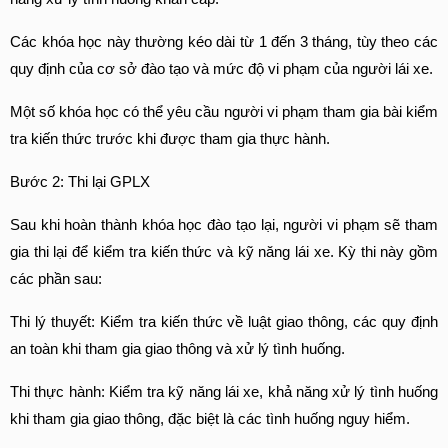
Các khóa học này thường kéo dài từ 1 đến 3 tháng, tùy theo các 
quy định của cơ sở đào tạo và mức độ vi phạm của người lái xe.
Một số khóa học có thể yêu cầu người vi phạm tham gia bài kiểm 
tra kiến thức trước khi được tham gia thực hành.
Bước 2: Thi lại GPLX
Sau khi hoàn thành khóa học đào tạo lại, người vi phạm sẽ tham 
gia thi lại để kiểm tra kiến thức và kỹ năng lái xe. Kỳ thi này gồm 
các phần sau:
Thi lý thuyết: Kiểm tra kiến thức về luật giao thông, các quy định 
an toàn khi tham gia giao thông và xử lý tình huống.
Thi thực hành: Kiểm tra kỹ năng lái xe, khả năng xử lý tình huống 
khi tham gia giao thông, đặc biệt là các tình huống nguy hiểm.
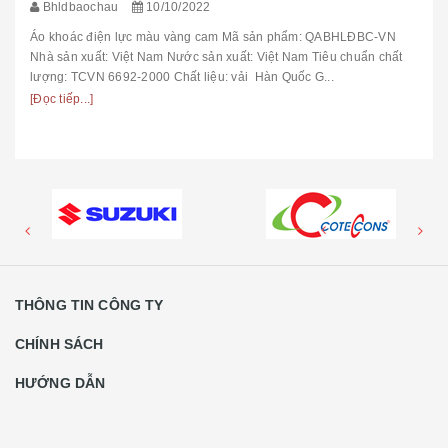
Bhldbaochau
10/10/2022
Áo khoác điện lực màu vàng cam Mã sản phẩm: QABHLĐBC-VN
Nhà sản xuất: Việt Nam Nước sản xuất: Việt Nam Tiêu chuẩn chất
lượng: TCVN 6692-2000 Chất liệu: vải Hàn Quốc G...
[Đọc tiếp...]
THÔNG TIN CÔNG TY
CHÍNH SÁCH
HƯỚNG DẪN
* * *
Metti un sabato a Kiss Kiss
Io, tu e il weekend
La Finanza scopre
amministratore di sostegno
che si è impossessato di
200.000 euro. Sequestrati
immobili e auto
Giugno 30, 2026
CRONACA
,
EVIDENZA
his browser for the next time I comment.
---
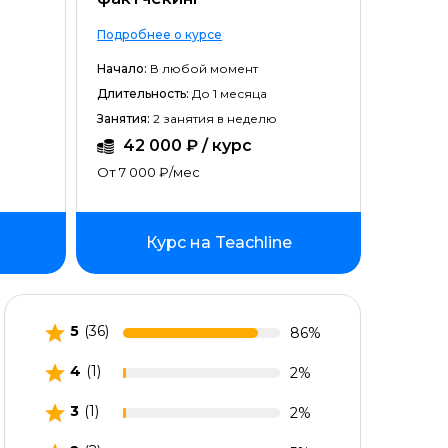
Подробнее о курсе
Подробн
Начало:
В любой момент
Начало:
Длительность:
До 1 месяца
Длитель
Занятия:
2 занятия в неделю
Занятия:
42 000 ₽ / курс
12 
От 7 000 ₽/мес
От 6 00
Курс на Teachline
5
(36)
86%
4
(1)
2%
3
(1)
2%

Task to carry out — State the number of lines in this listing that contain the string "định", and add nothing else.

Exercise response — 2